You stop and stare as you look at the living room you just cleaned a half hour ago. How is it possible that your child could create a disaster of this magnitude in such a short period of time? You get ready to say “You need to clean-up this mess right now” but in your pause of disbelief you realize that your child has carefully orchestrated this play environment and is completely immersed in his imagination. Checkers are people, the empty snack bowl (crumbs included) is a boat, everyone is sailing across a mighty ocean that was very recently your child’s blanket “lovie”. You think to yourself “Wow, that’s impressive, I would never have thought of that!”
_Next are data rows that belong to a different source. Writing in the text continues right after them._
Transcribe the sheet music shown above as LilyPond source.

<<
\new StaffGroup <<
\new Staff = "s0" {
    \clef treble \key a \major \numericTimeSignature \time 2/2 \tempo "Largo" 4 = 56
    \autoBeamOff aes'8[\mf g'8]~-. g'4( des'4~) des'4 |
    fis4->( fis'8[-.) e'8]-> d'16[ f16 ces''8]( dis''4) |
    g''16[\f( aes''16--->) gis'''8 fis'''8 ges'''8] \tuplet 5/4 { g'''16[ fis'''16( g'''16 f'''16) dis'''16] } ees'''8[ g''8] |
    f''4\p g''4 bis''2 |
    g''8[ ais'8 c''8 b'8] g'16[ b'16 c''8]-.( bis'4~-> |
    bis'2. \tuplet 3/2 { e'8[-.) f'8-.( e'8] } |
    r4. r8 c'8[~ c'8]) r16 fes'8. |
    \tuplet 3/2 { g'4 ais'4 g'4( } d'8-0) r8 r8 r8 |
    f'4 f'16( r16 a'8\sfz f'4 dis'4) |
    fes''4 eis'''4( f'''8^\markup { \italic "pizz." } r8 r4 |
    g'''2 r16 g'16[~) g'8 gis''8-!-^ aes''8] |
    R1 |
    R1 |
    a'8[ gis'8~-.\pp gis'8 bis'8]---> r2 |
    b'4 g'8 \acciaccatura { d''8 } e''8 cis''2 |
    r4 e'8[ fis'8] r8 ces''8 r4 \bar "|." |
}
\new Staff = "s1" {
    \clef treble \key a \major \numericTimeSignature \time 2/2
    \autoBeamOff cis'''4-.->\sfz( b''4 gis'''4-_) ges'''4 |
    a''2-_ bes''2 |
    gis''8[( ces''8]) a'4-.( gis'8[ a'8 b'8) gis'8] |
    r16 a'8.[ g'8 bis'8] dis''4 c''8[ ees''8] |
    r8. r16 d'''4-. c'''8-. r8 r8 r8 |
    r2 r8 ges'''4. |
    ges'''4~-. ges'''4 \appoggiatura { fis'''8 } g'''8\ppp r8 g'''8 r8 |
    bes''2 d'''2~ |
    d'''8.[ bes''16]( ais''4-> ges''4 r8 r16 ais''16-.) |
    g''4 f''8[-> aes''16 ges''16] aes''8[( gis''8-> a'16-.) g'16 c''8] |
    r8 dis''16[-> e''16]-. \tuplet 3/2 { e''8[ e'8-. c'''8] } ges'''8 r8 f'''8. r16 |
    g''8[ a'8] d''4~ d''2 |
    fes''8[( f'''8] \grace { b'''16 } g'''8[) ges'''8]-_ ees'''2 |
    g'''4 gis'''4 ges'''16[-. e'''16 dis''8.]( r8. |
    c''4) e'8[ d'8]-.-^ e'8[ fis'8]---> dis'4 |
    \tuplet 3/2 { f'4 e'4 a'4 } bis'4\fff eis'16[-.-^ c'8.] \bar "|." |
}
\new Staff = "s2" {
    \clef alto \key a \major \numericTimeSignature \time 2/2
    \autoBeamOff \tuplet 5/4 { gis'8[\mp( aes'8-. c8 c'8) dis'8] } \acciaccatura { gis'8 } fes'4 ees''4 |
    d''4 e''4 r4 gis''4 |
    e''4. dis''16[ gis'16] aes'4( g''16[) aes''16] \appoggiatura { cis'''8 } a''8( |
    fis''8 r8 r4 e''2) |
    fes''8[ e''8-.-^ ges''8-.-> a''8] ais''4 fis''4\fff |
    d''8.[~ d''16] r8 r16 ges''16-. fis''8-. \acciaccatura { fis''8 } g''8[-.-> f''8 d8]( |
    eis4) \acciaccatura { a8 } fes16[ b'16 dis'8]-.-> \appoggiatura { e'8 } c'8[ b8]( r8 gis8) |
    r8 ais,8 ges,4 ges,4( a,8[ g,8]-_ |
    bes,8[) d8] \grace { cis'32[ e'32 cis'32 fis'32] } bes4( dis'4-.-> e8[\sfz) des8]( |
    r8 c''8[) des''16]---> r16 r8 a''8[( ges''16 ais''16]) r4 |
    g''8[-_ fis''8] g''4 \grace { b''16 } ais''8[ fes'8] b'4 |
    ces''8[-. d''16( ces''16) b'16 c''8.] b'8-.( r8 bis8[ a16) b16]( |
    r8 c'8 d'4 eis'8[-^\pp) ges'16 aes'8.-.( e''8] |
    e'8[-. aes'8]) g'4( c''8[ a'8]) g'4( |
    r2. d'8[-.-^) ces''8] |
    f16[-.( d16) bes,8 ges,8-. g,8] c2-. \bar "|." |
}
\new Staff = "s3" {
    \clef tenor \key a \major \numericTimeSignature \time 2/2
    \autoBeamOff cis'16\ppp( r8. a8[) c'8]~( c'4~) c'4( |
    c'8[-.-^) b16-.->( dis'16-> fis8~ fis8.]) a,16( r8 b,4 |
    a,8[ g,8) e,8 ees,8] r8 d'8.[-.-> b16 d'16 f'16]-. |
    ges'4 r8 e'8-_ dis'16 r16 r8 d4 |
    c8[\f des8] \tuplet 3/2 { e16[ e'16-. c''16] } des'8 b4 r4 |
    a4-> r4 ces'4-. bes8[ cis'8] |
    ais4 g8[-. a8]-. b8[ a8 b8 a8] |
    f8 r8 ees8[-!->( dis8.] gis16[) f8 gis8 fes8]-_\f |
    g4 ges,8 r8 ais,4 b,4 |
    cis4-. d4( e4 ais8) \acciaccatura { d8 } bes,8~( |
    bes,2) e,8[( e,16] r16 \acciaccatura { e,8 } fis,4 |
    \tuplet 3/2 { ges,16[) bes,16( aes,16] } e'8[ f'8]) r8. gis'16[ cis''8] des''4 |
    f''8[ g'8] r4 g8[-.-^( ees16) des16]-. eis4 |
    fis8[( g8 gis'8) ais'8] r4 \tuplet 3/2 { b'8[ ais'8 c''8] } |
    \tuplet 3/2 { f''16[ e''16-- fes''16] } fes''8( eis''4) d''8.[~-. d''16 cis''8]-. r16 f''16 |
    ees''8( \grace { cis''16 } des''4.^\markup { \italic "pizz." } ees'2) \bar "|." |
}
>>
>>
Your child’s play is critically important for his or her learning and development. Young children’s brains are rapidly growing and brain development is dependent upon high quality play opportunities. Children need to explore a variety of experiences and be encouraged to fully engage in their play. This doesn’t mean that you need to buy a lot of expensive toys. You want a variety of toys that can be used in multiple ways. More important is that children need freedom of movement. Sometimes, we are tempted to leave our young children in a stroller, highchair, or a pack-and-play (especially if they seem content being there) because it’s easier to keep our eye on them but this may limit their potential for play. So, get your child out of that seat even if she might get into a bit of trouble! Another great way to stimulate play (and the brain!) is to encourage children to play with your safe household objects. It’s tempting to turn on the television or give your child a tablet or smart phone for 25 minutes to entertain them while you cook dinner but your child will be better stimulated if you allowed some of your pots and pans to become rockets and fairy houses.
So, next time you walk in on your child engaged in some serious play, take a few minutes to sit down and carefully observe your child. What do they get excited about? What do they do when things don’t work as expected? Join in but let them lead the play. You can do some parallel play (if your child is stacking blocks, you can stack some blocks too) and see how your child responds. In paying attention to how your child plays, you will learn a lot about how play contributes to your child’s development.
Amanda Williford, PhD
Research Associate Professor
CASTL, Curry, UVA
· Your child’s brain development depends on high quality play opportunities!
· Take time to play with your child.
· You will learn a lot about your child by paying attention to how your child plays.